"A recovery plan has been developed and a number of actions have already been implemented to restructure the field organisation"
Provident Financial has announced the launch of a home credit business recovery plan under new leadership to "re-establish relationships with customers, stabilise the operation of the business and improve collections performance".
In August, the doorstep lender announced that pre-tax losses could reach £120m after a new business model reduced forecast profits to around £60m.
It admitted that the rate of progress being made is too weak and that the business is "falling a long way short" of achieving its objectives.
Amidst the losses, Chief Executive Peter Crook also stepped down.

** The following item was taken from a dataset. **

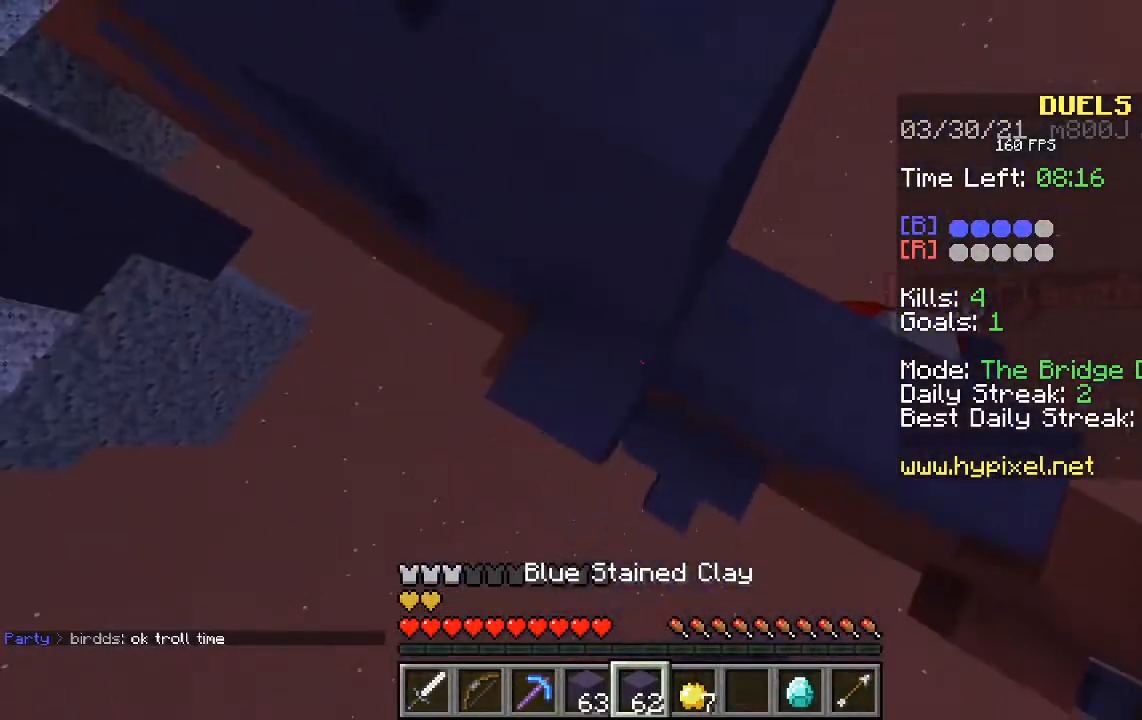
{"keys": ["a", "space", "w"], "mouse": ["right"], "events": []}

Additionally, the FCA is continuing an investigation into its sister company Vanquis Bank’s Repayment Option Plan. Vanquis agreed with the FCA to enter into a voluntary requirement to suspend all new sales of the ROP in April 2016 and to conduct a customer contact exercise, which has now been completed.
In today's interim management statement, Provident says progress to date "is in line with the recovery plan" and confirmed that losses for the Consumer Credit Division would be between £80m and £120m for 2017 as a whole. It also confirmed that the search for a new Chief Executive is underway.

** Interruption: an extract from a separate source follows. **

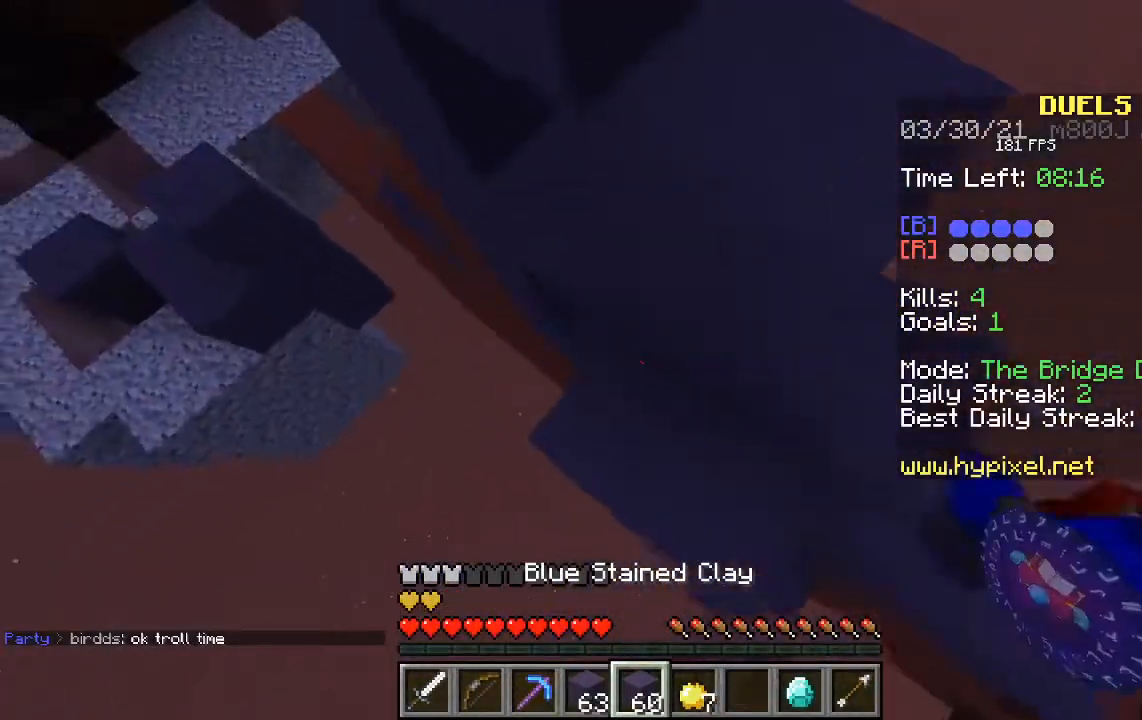
{"keys": ["a", "space", "w"], "mouse": ["right"], "events": []}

Provident Financial shares jumped 12% this morning after the market update.
Manjit Wolstenholme, Executive Chairman, said: “Since the last update, we have moved quickly to appoint new leadership in home credit who have a deep understanding of the business and recognise the importance of the relationship between our front-line staff and our customers. A recovery plan has been developed and a number of actions have already been implemented to restructure the field organisation in order to provide the foundation for delivering the necessary improvement in customer service and financial performance."
Laith Khalaf, Senior Analyst at Hargreaves Lansdown, commented: "Things aren’t getting any worse at Provident, and the company is pulling a U-turn on some of the problematic plan to streamline the home credit business. This is resulting in devolvement of responsibilities back to regional managers, and the re-engagement of three hundred previously self-employed doorstep lending agents.
"The market clearly likes what it sees with the shares rising sharply. The stock is now trading at around double the lowest price it hit on that fateful day in August which precipitated its ejection from the FTSE 100.
"There are still reasons to be cautious though. Companies in recovery can go one of two ways, and the rewards, or losses, are usually high. Provident still doesn’t have a CEO, and the financial watchdog is investigating sales of its Repayment Option Plan to Vanquis Bank customers, a product which looks a lot like PPI.
"Meanwhile the group’s credit rating is teetering on the edge of being downgraded to junk, a step down which would limit the availability of creditors, and push up the price of borrowing.
"The share price showing some relief in these circumstances is natural, but there’s still a long rocky road ahead for Provident."